Reproduce, word for word, every line of text in the items below, omitting the pictures from your answer.

# # # # # # #

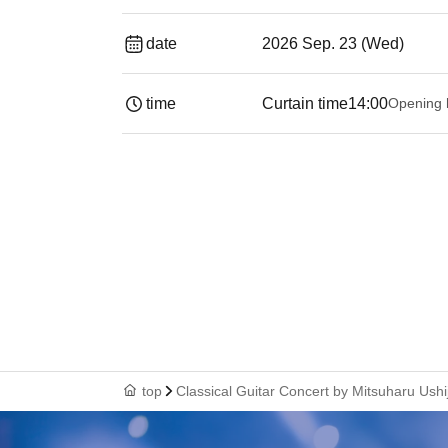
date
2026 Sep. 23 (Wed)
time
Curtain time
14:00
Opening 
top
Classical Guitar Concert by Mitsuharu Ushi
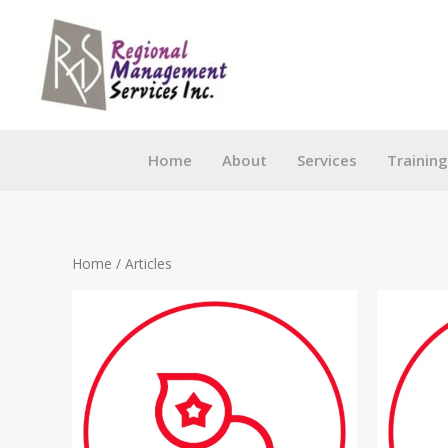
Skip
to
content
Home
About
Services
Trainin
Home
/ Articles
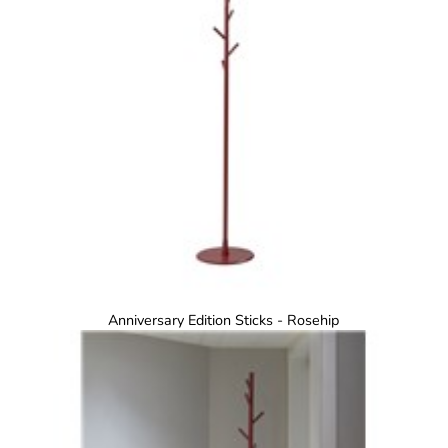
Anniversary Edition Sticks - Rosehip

# # # # # # #

The completed task:
date
2026 Sep. 23 (Wed)
time
Curtain time
14:00
Opening 
top
Classical Guitar Concert by Mitsuharu Ushi
Skip
to
content
Home
About
Services
Trainin
Home
/ Articles
Anniversary Edition Sticks - Rosehip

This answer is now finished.